Many studios lost their creative identity and culture after rapid expansion. Examples include various Telltale Games expansions that eventually contributed to the studio’s collapse, and numerous studios that grew rapidly only to face mass layoffs when projects underperformed.
The Future of Small Studio Success
Sandfall Interactive represents a growing countermovement in gaming. As the AAA industry suffers through mass layoffs, studio closures, and ballooning budgets for diminishing returns, small studios prove that restraint can be a competitive advantage. Players don’t demand 500-hour open worlds – they want focused experiences that respect their time and deliver memorable moments.
The tools available to small teams have never been better. Modern game engines like Unreal and Unity provide AAA-quality rendering without requiring massive engineering teams. Asset stores offer high-quality art and sound at reasonable prices. Digital distribution eliminates the need for publisher relationships that historically forced studios to expand or die.

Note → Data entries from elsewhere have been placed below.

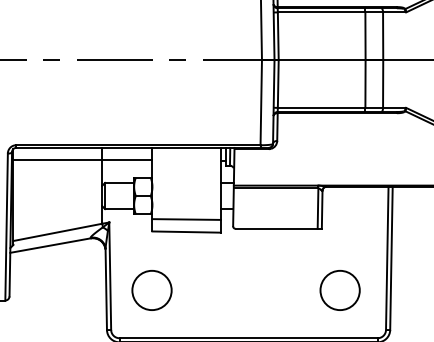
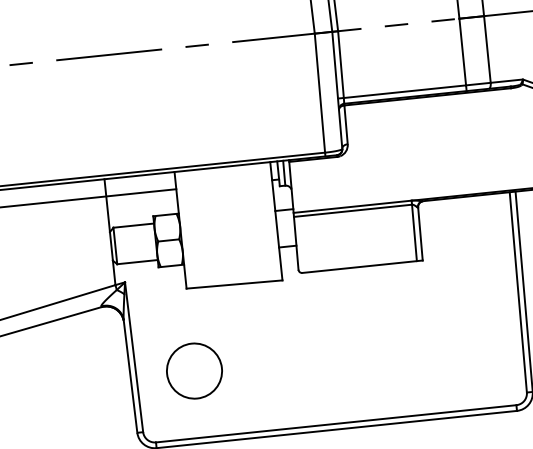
line: (322, 60) -> (399, 25), solid -> dashed
line: (186, 219) -> (232, 267), removed
circle: (339, 290) -> (456, 344), removed

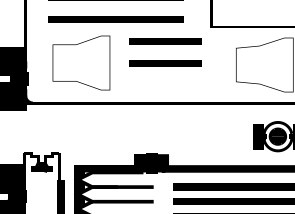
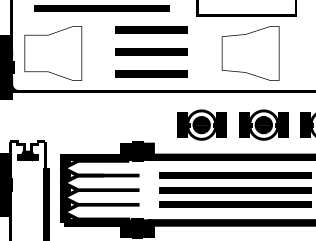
text: (81, 63) -> (53, 53), moved
line: (165, 85) -> (151, 73), added
part: (215, 136) -> (201, 124), added

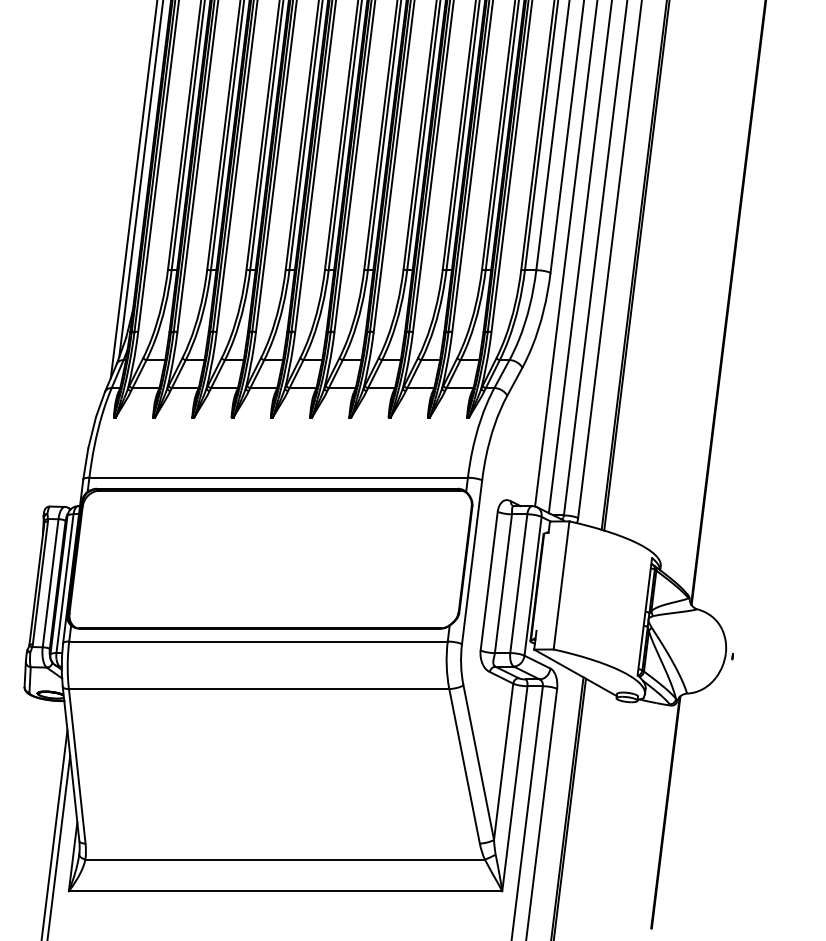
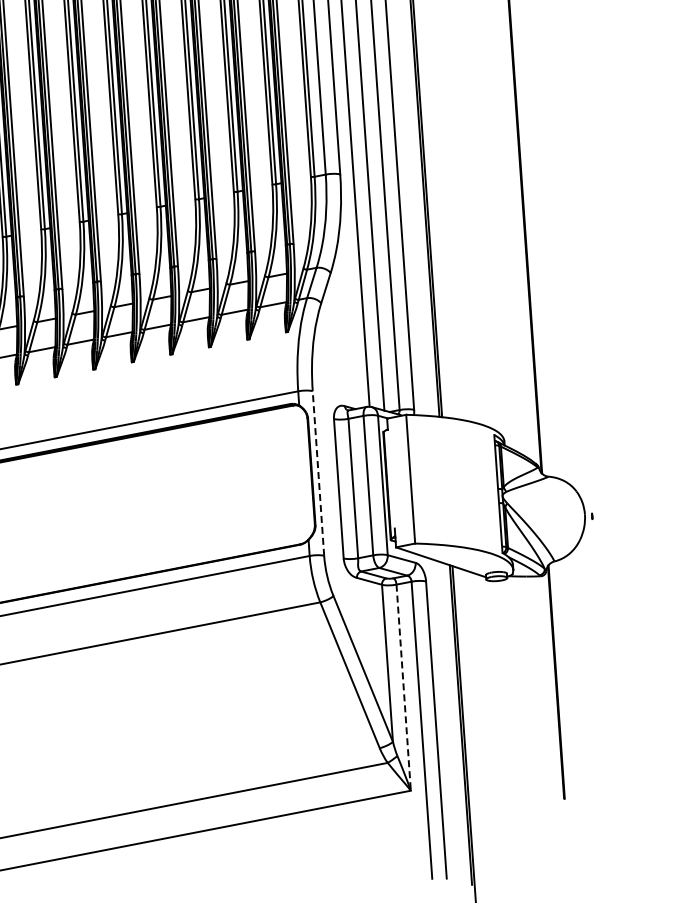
line: (472, 562) -> (318, 473), solid -> dashed
line: (514, 789) -> (403, 688), solid -> dashed

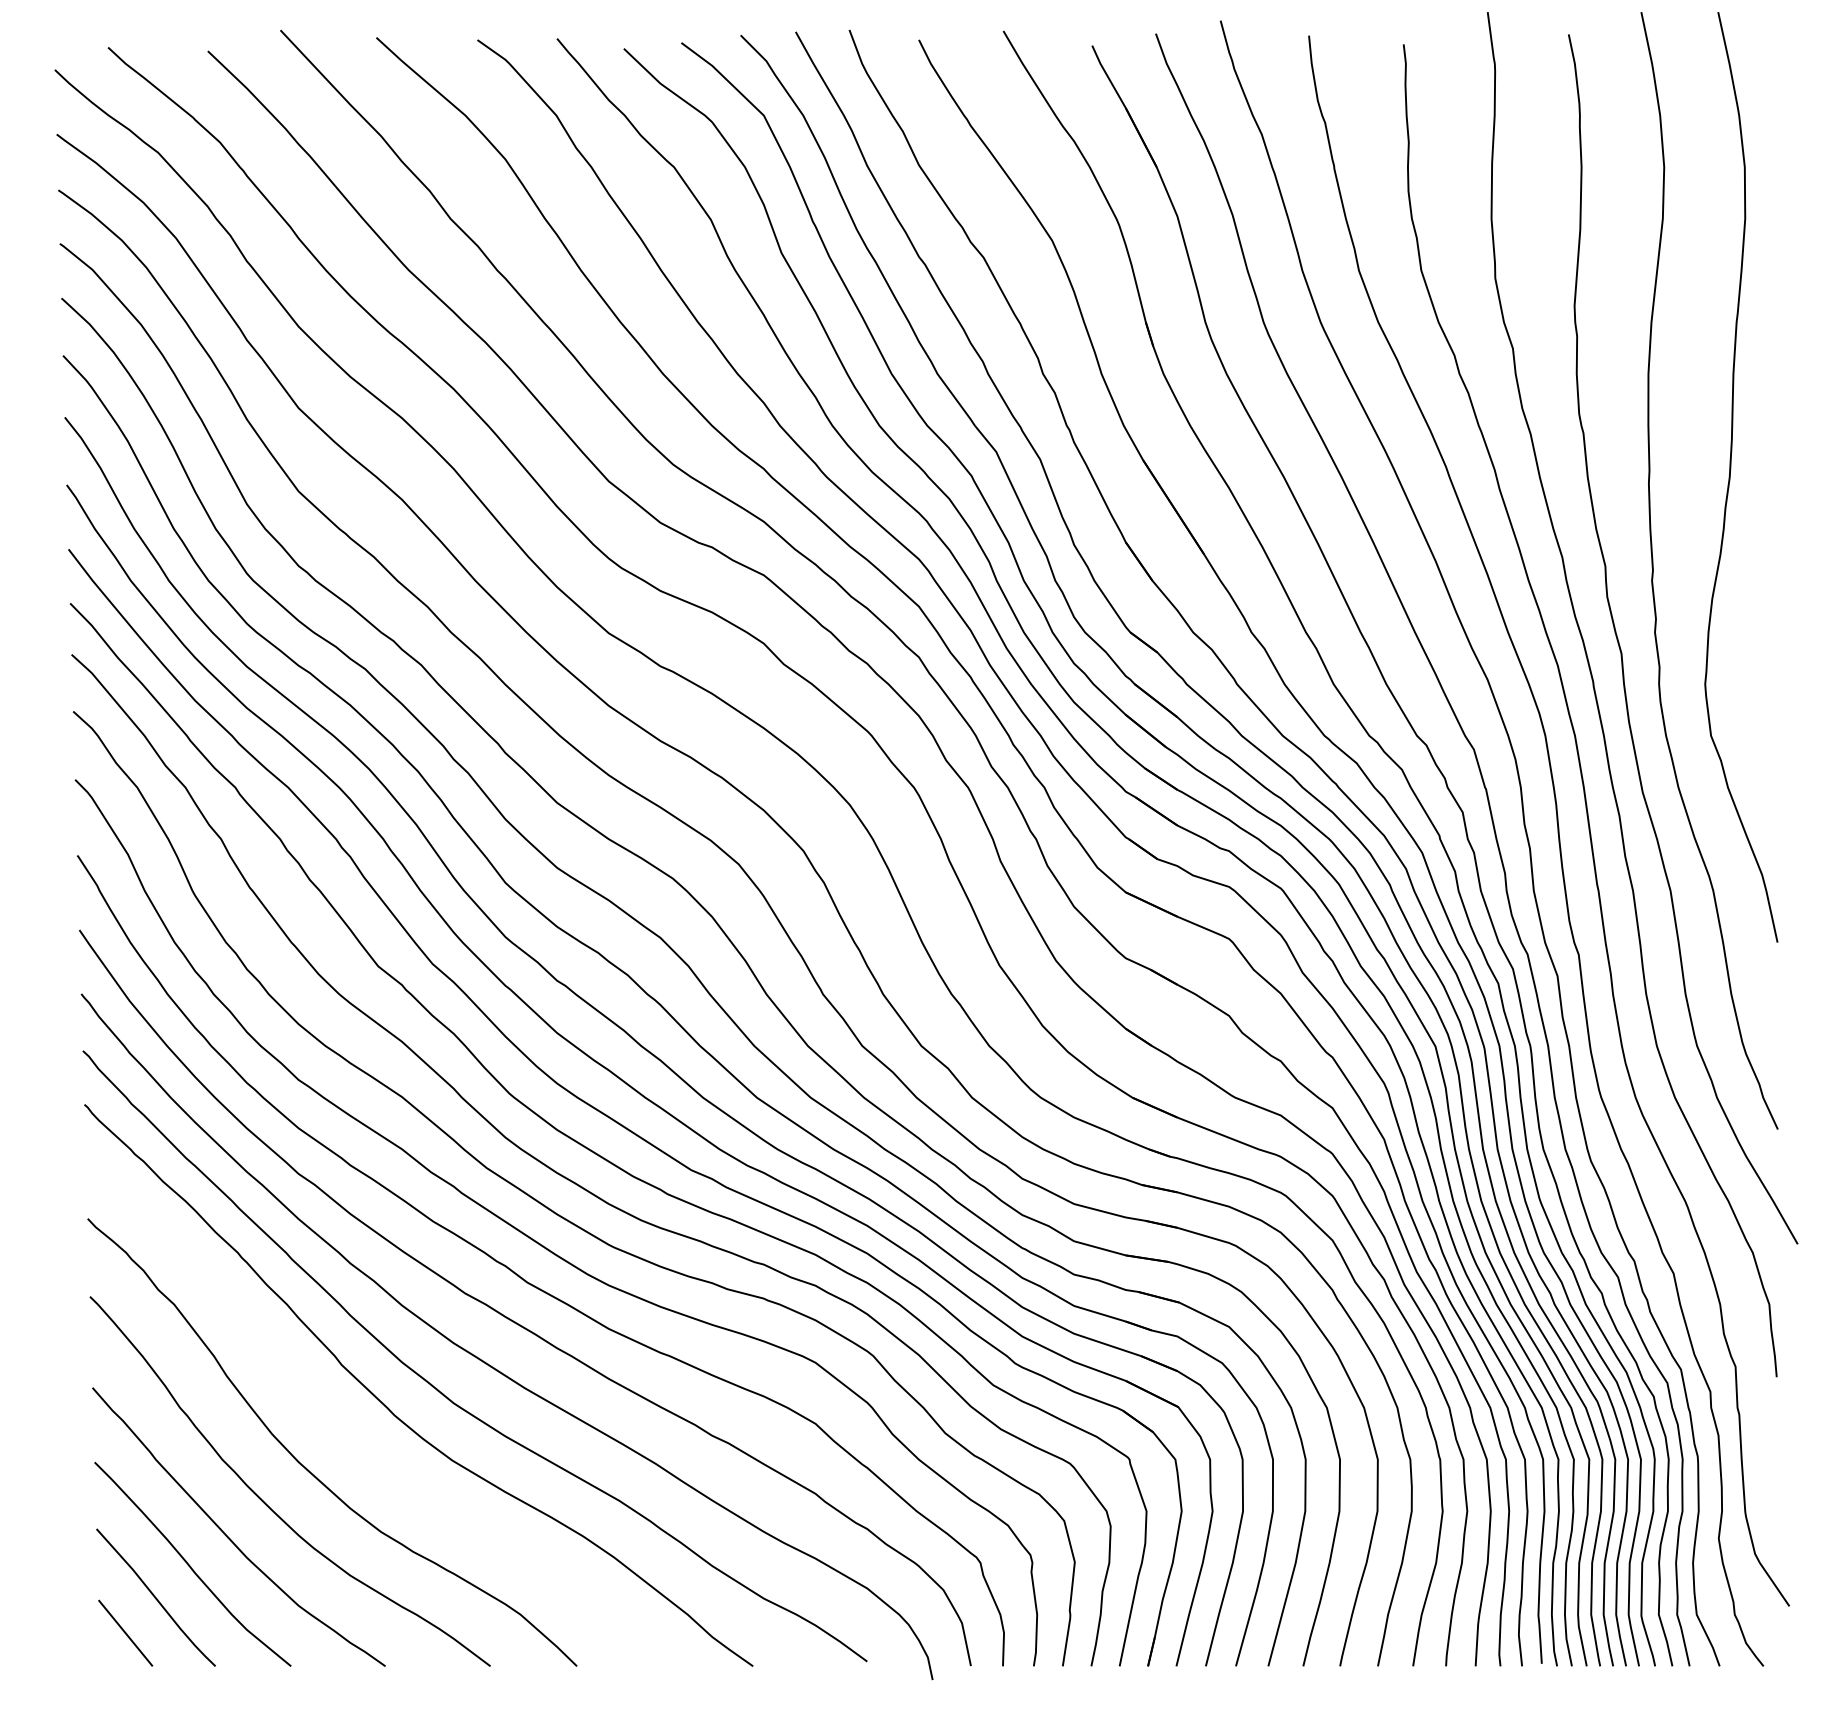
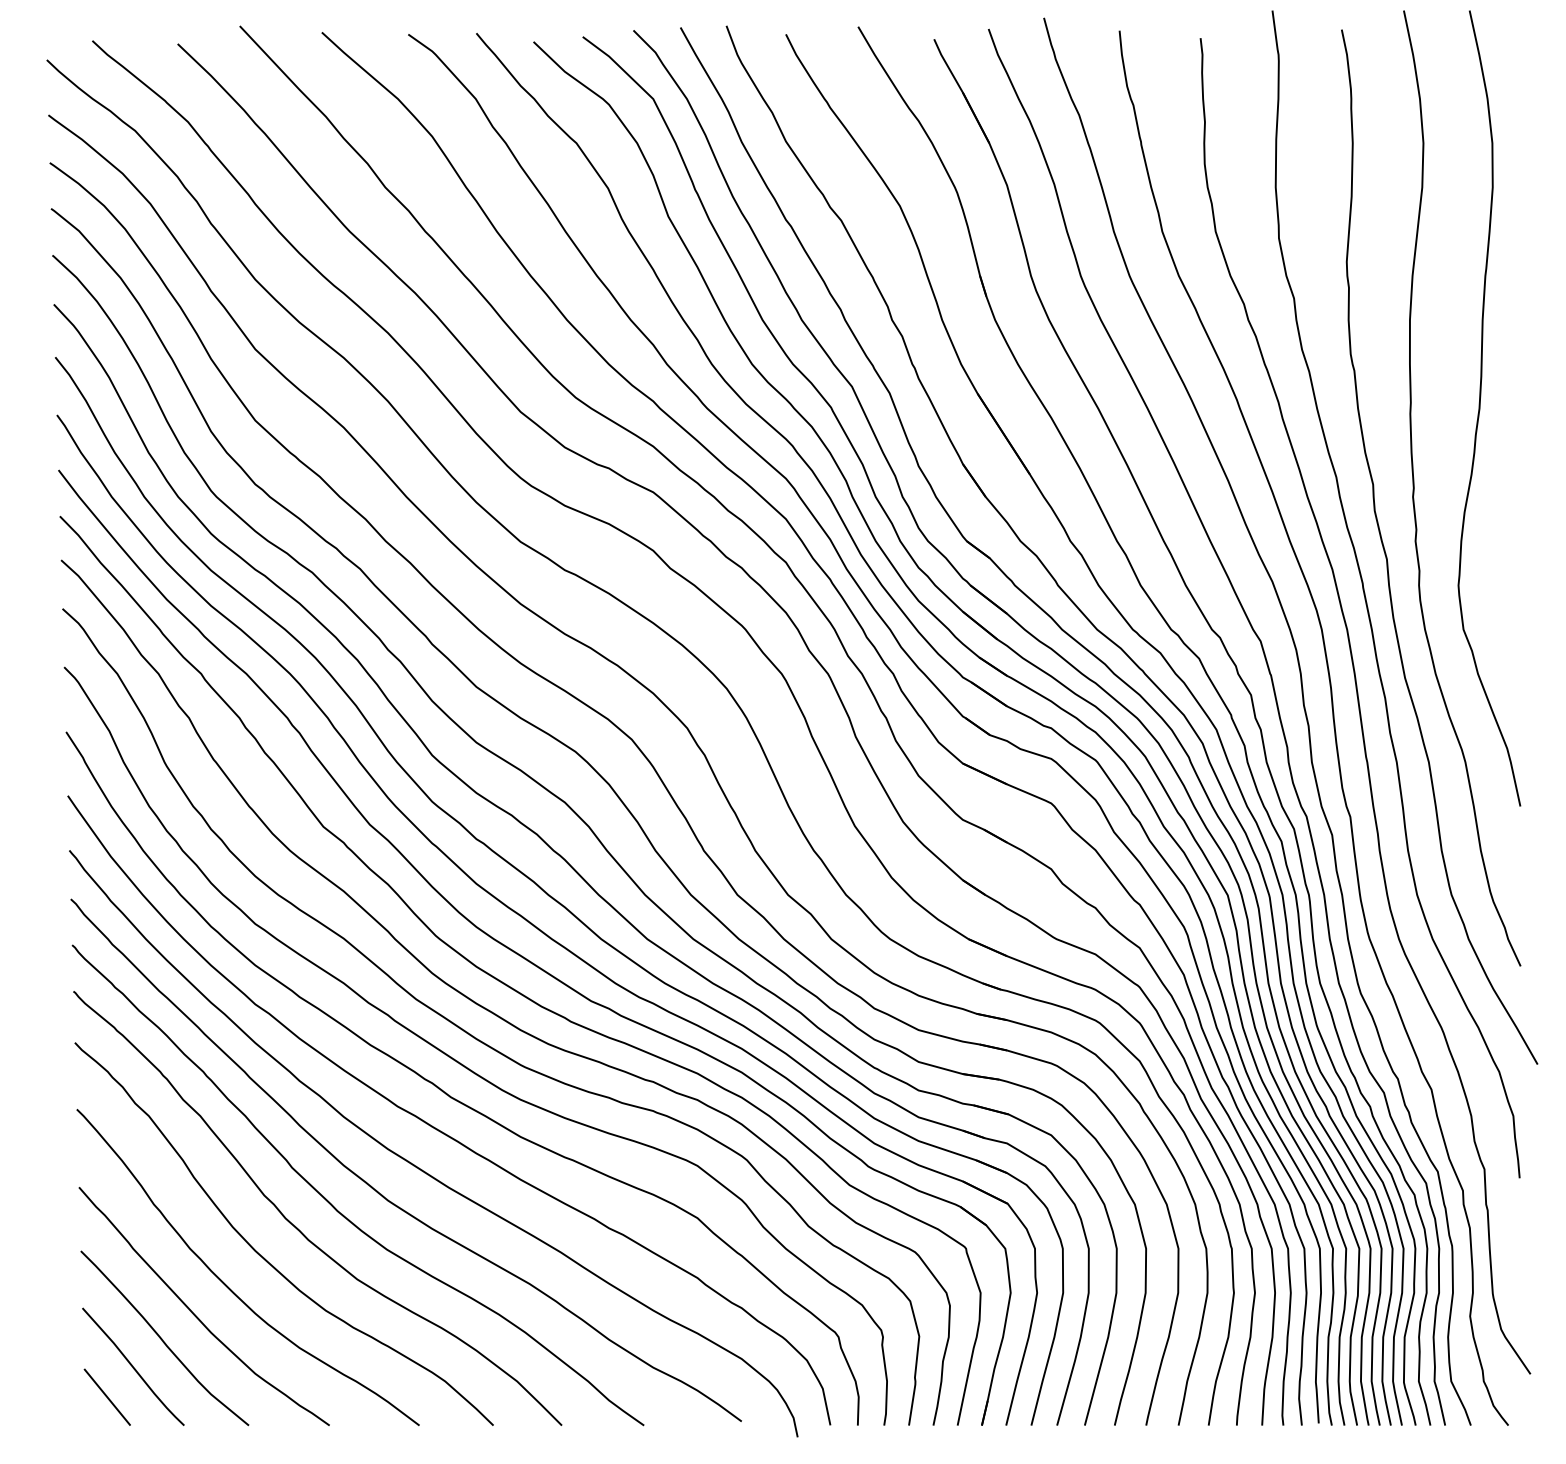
curve: (348, 1435) -> (297, 1228), added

Most importantly, audiences have proven willing to support smaller games with distinctive visions. Hades, Stardew Valley, Hollow Knight, Celeste, and countless other indie hits demonstrate that players value creativity and polish over pure production scale. A 25-person team making a focused, exceptional game will always beat a 200-person team making a bloated, unfocused one.
Guillaume Broche and Sandfall Interactive are betting that staying small keeps them happy, creative, and sustainable. That bet looks increasingly smart as the broader industry grapples with the consequences of unsustainable growth. When Clair Obscur: Expedition 33 launches in 2026, it won’t just be Sandfall’s debut game. It will be proof that loving making games more than managing teams isn’t just philosophical – it’s a viable business strategy that might just save the indie scene from repeating AAA’s mistakes.